In the first case, the virus writer creates a virus, and then sends samples to the virus researchers, usually with a note along the lines of "Look how clever I am!". The publishers of anti-virus software then include detection and identification of this new virus in the next update of their package. It seems paradoxical that a virus writer do this, but it appears that many virus writers do it as a challenge, without the intention of causing harm or trouble to anyone. Unfortunately, their intentions are irrelevant, because their viruses are still studied by the anti-virus publishers, wasting their time, and they may be released later by someone who has obtained a sample. Virus writers who claim they do not intend harm are lying or naive, not considering the indirect effects of their actions.

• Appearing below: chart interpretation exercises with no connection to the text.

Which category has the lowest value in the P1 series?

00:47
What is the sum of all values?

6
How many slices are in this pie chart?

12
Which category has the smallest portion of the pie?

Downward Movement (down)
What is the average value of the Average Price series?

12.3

So why do the anti-virus publishers bother including identification of hundreds of viruses that will probably never be seen in the wild? Simply because they cannot predict which ones will be released, the virus writer might also release the virus, or a less-ethical virus researcher might release it later.

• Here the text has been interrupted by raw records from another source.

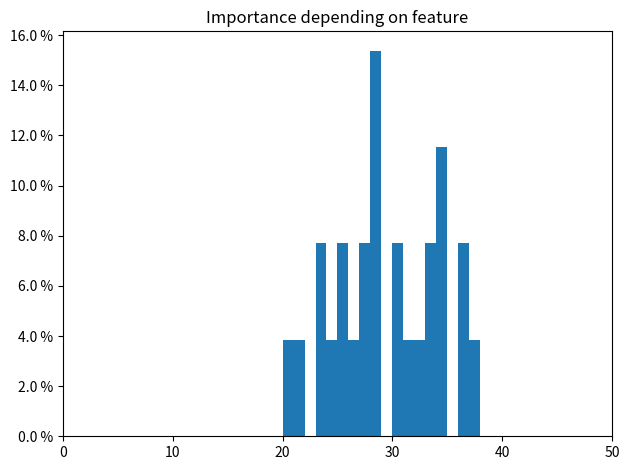

Around what value on the x-axis is the tallest bar? Give the approximate position of its centre, as read against the axis.

29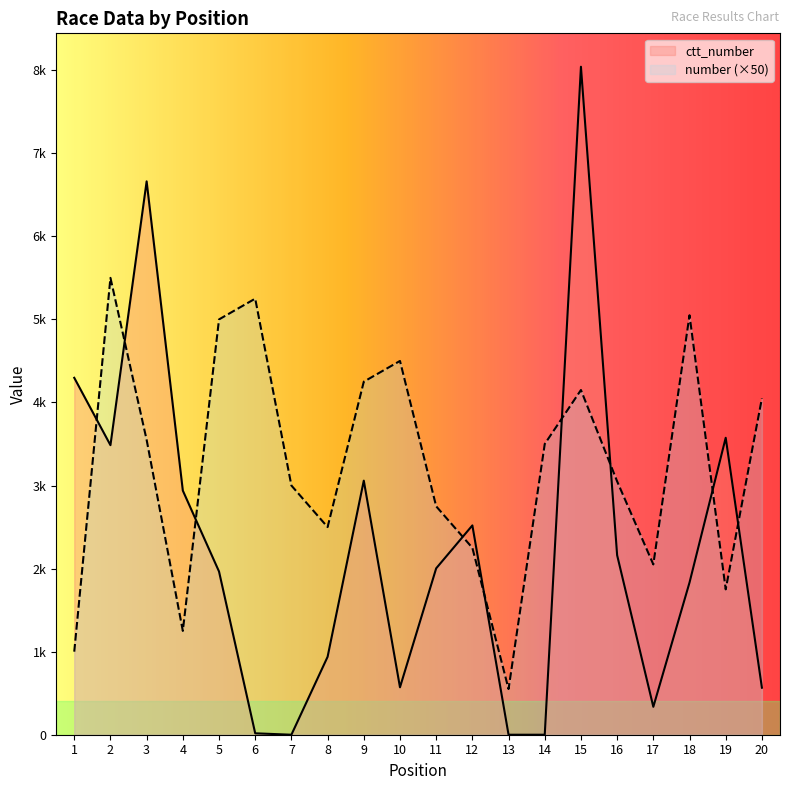

In ctt_number, how many points are lower than both neighbors (excluding endpoints)?

4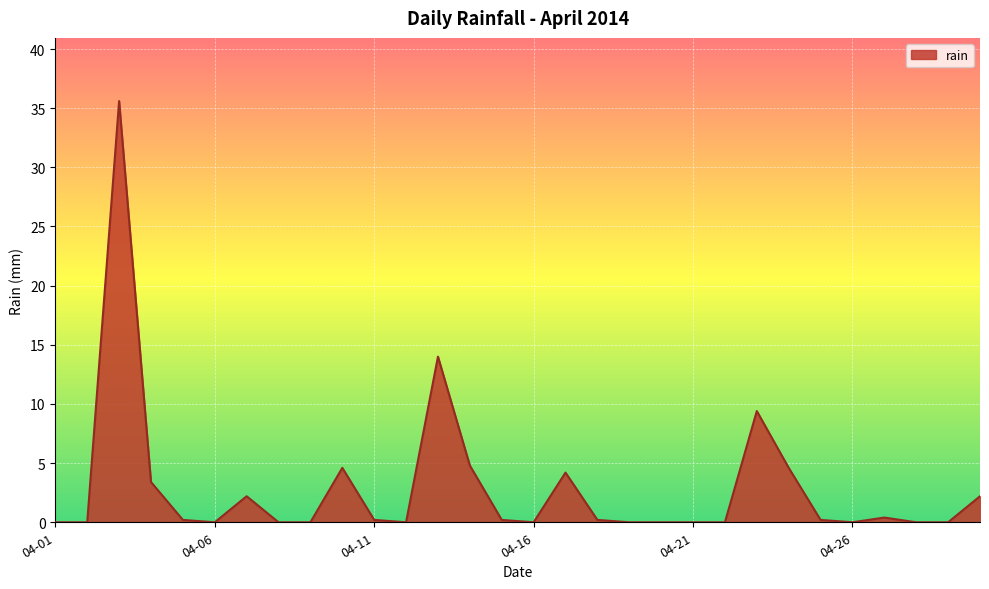

What is the difference between the maximum and minimum values?

35.6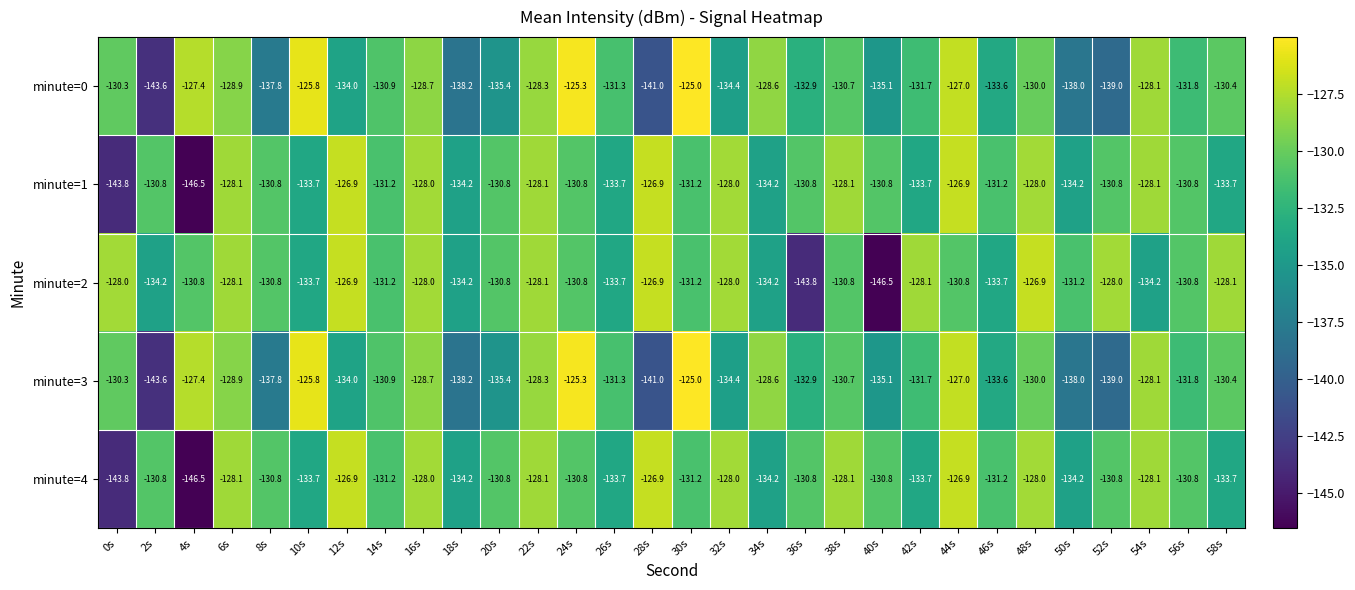

Is it true that minute=3 equals -130.0 at 48s?

True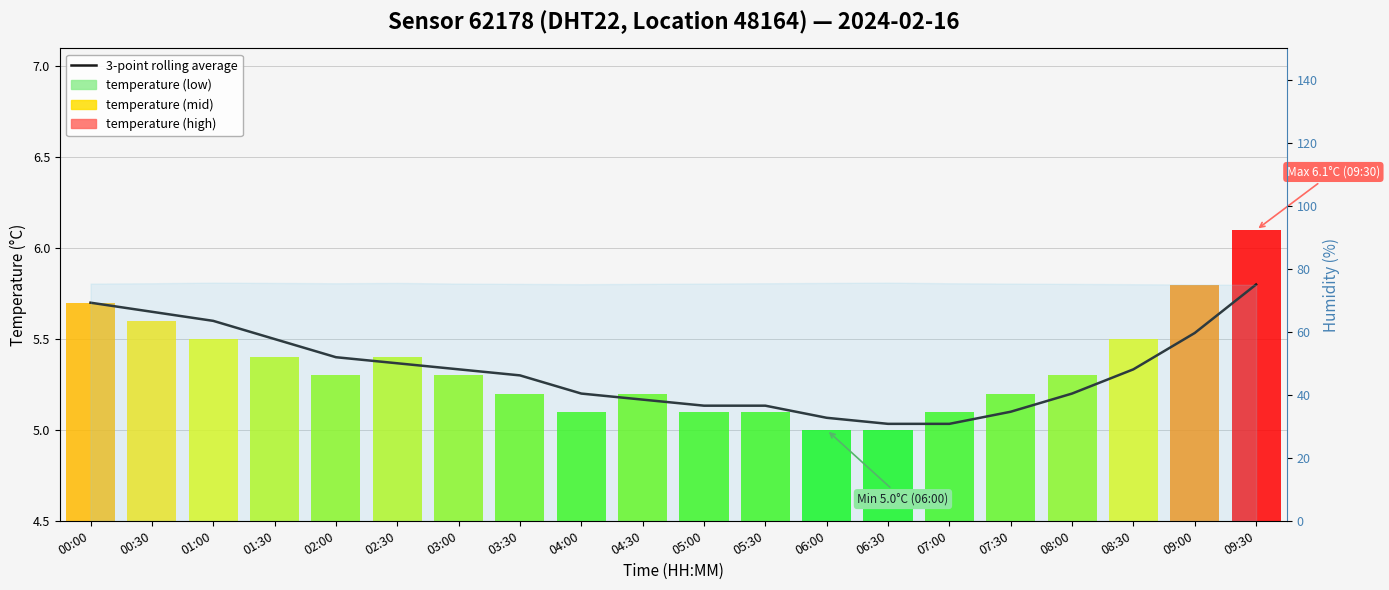

What is the change in value from 08:30 to 09:30?

+0.5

What about the second case? Why would a virus be ineffective at spreading? To survive, each copy of a virus must on average produce one copy of itself before it "dies". If, on average, a virus produces more than one copy of itself before it "dies", it will spread epidemically (fig. 1). By "die", I mean, anything that stops it from working. This could be being detected and destroyed by anti-virus software, or the virus payload triggering and formatting the hard disk. As an extreme example, a virus that formats your hard disk the first time the computer is rebooted would not spread. A real example is the overwriting viruses, these, when they infect a file, overwrite the program rather than attaching themselves to it. The result is that the program no longer functions. A virus like this can do a lot of damage on one machine, but people soon notice that every time they run a program, it stops working. So, the virus is caught and destroyed before it spreads further. A successful virus, then, must stay hidden as long as possible and produce copies of itself rapidly. We saw, in an earlier article, how fast infectors, slow infectors and sparse infections try this in different ways.

However, the major determinant of how well a file virus spreads is not a characteristic of the virus, but whether it is mass-distributed. Normal infection methods spread file viruses slowly, but if a virus can be distributed to thousands of people, it will become an instant problem, and it will remain a problem for many months, if not years. This is because there will be a reservoir of infection in backups and on disks forgotten in desk drawers that will occasionally cause a new outbreak. How then, can a virus get this mass-distribution? Two major channels exist, commercial software distribution, and bulletin boards and equivalents. Commercial software includes shrink-wrapped packages, demo diskettes from exhibitions, and device driver diskettes included with hardware. In each case, you are trusting the quality control of the manufacturer if you install without scanning for viruses. In the second category, as just one example, the Kaos-4 virus was distributed world-wide via the alt.binaries.pictures.erotica news-group on Internet. This newsgroup is very popular, and an unknown number of people downloaded the supposedly erotic game that was posted and so became infected.

The evidence is that boot-sector viruses are better at spreading than file viruses. If a boot-sector virus is released, then it will become common. This reflects the difference between exchange of programs and exchange of diskettes. Some people exchange programs, but everyone exchanges data diskettes. To spread, a virus must move between machines, and a boot sector virus that can be carried on any diskette has a much better chance of doing this than a file virus that must be attached to a program. Of course, networks change this, data is transferred through the network rather than on diskette, but this has yet to change the relative effectiveness of file and boot-sector viruses. This may be because we are still only just entering the stage of networking between organisations, and diskettes are still very common.